A spokeswoman for the Department of Health in Northern Ireland said: “All HSC Trusts have implemented and adapted the regional Integrated Perinatal Mental Health Care Pathway.

“The updated pathway reflects current NICE guidelines and provides guidance to all health and social care professionals who come in contact with women in the antenatal and postnatal period.

“It sets out key standards of care and service requirements across primary care, core mental health services, child and adolescent mental health services, specialist inpatient services and the role of specialist community Perinatal Mental Health Teams.”

A Welsh Government spokeswoman said: “We are committed to improving maternal mental health services, and are pleased the rapid progress that we have made in Wales has been recognised.

“Since 2015 we’ve invested £1.5 million a year in community perinatal mental health teams across Wales, which help identify, treat and manage mental ill health before and after childbirth.

“There are now community teams in every health board area in Wales. We can confirm that perinatal mental health service are also available in Powys.

“We are exploring options to ensure mothers can receive more intensive and inpatient perinatal support in Wales without being separated unnecessarily from their babies and families.”

Labour pledges additional health visit for new parents

New parents should receive extra help from a health visitor to keep up breastfeeding rates, Labour has said.

An additional visit from a health visitor would also help spot any postnatal maternal health problems, according to the party.
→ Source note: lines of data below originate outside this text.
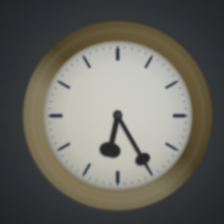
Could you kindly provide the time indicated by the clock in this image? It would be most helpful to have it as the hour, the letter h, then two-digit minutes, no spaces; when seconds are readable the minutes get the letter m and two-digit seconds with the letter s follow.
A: 6h25
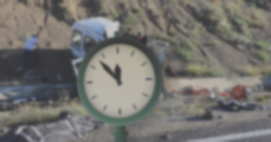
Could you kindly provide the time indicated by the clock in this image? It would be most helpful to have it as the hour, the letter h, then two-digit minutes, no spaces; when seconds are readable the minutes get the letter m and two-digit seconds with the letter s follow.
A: 11h53
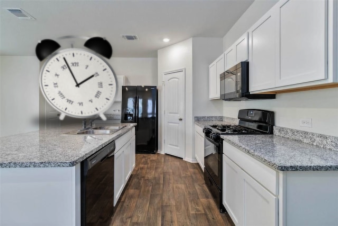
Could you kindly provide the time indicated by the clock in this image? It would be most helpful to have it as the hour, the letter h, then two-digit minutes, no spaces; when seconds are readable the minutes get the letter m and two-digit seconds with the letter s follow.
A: 1h57
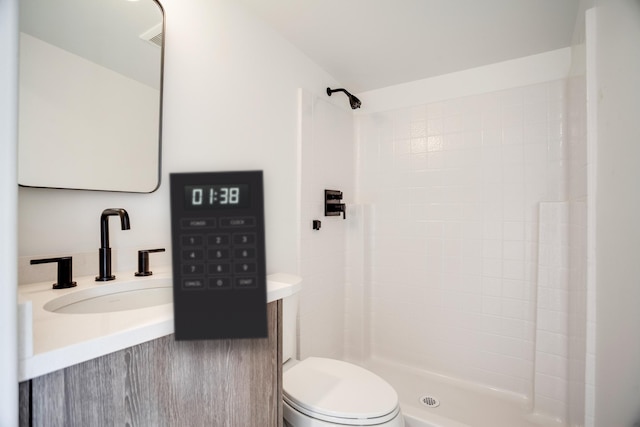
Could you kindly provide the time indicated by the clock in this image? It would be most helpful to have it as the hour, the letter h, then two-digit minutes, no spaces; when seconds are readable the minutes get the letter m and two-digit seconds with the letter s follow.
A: 1h38
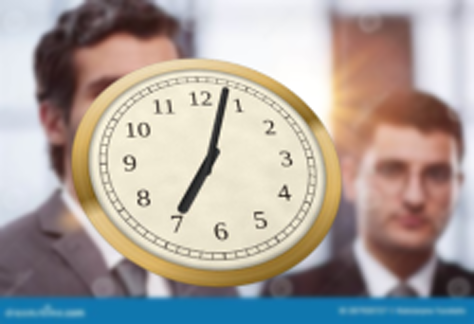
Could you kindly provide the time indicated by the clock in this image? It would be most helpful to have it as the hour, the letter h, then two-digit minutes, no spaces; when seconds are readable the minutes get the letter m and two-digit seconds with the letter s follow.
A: 7h03
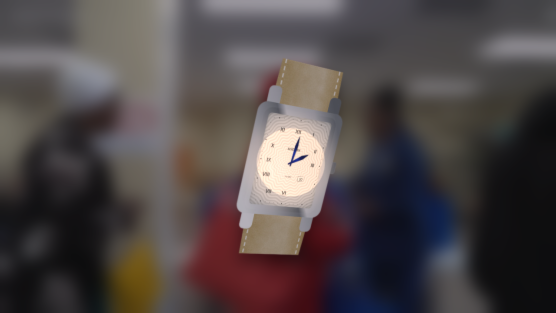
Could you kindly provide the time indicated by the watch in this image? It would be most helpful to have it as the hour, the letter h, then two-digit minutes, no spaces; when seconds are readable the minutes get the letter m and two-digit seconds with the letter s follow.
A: 2h01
Labour’s shadow health Secretary Jonathan Ashworth said that health outcomes for babies and young children in the UK are “stalling”, as the party said that it would fund an additional health visit when babies are between three and four months old.

Speaking at the Breastfeeding: A Public Health Priority conference in London, Mr Ashworth will say: “After many years of progress, health outcomes for babies and young children in the UK are stalling.
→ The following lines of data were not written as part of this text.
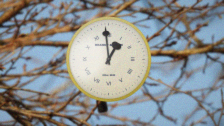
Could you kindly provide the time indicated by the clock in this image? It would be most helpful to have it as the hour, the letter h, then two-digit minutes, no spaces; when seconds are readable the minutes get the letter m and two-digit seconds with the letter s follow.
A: 12h59
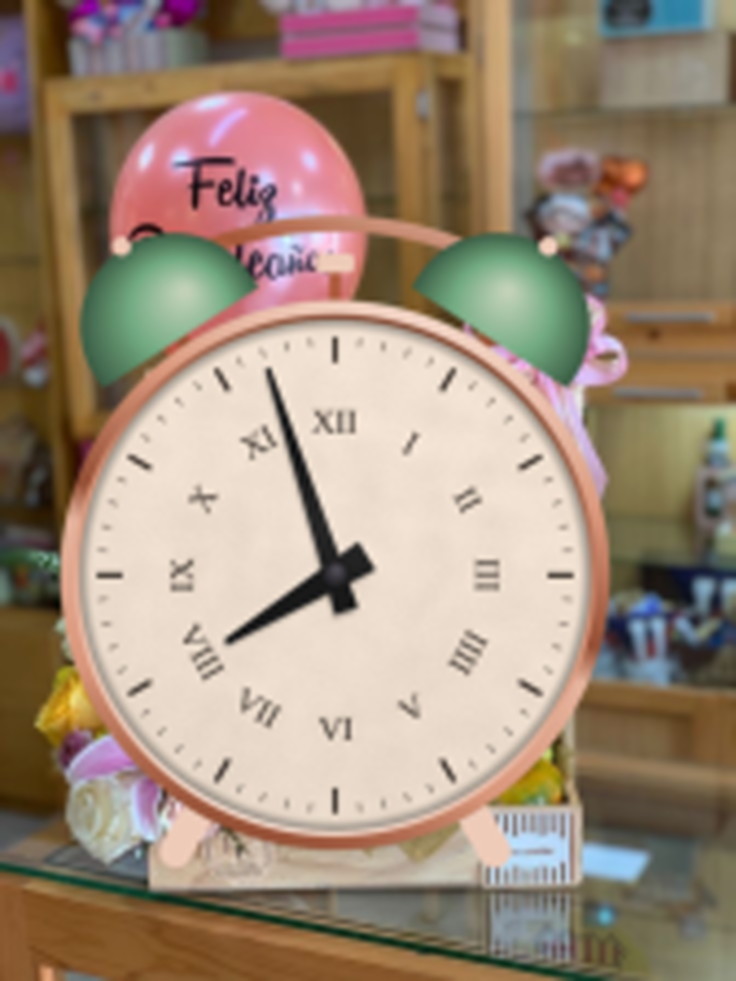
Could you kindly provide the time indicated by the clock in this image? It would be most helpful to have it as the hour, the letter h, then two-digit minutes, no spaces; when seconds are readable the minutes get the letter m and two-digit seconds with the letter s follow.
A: 7h57
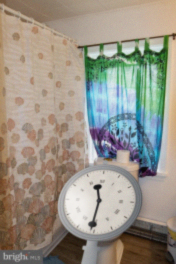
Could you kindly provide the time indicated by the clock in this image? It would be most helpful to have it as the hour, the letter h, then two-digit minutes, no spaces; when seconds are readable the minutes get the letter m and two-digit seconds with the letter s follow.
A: 11h31
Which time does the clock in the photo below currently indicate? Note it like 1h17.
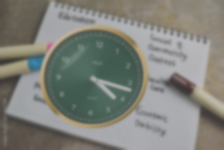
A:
4h17
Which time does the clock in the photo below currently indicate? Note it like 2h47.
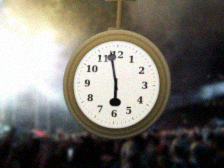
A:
5h58
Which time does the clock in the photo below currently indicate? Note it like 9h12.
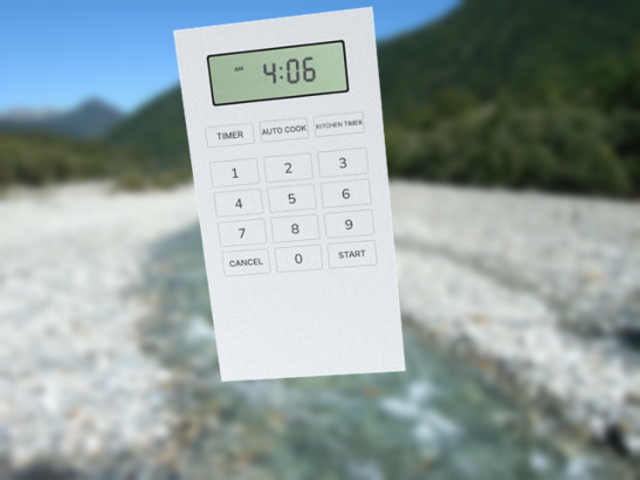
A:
4h06
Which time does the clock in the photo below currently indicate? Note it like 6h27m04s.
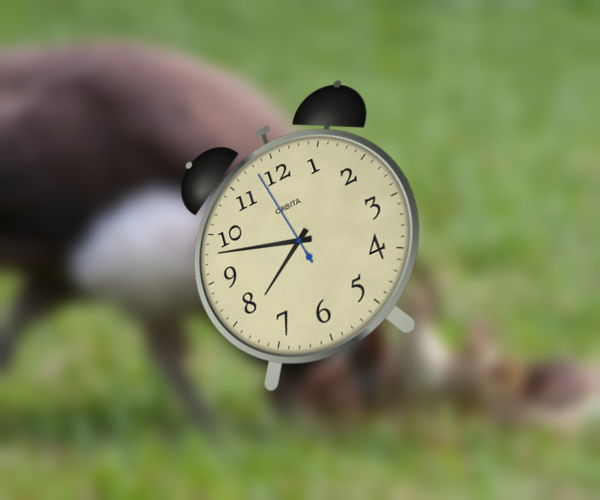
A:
7h47m58s
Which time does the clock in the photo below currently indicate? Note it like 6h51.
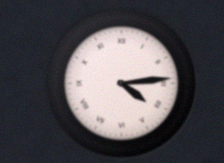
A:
4h14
“We are lagging behind most other high-income countries on mortality, breastfeeding and obesity rates.

“The future of health visiting services is at a critical juncture. David Cameron and Theresa May used to boast of their commitment to increase the number of health visitors. Yet we have actually seen health visitors cut by more than 20% in just over two years.

“We must do better in England where families generally receive the lowest level of universal health visiting support when compared to the other UK nations, both in numbers and quality of universal contacts received.”
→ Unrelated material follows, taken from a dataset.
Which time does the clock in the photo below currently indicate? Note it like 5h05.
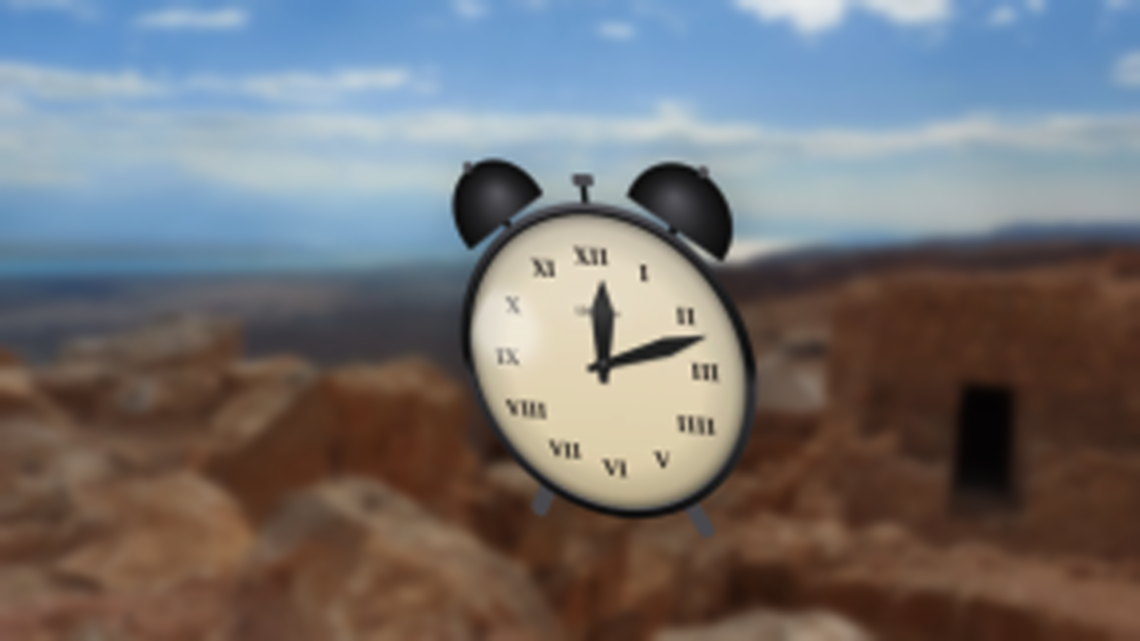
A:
12h12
He will add that under a Labour government, an additional £25 million would be ploughed into health visiting services to find an additional visit.

Meanwhile, a survey of health visitors released to mark the conference – hosted by the Institute of Health Visiting, Royal Society for Public Health and the World Breastfeeding Trends Initiative UK (WBTi) at the Royal Society for Public Health – found that more than a quarter (28%) felt their ability to support breastfeeding mothers had decreased.

Almost 800 health visitors were also asked about the reasons why mothers stop breastfeeding before they plan to.

Around two thirds cited attitudes towards breastfeeding mothers and 58% said a lack of professional support.

Meanwhile, more than half reported cuts to breastfeeding support groups or specialist support services in their local area.

Dr Cheryll Adams, executive director of the Institute of Health Visiting, said: “Once again, we quantify the devastating effects of the cuts to public health budgets which started in 2015. We know that this situation will worsen up until 2020.

“Such cuts are so counterproductive to the public’s health.

“Giving every baby the best possible start in life has many benefits for their health throughout the life course. Breastfeeding is particularly beneficial, as a protective factor for an individual’s future health.”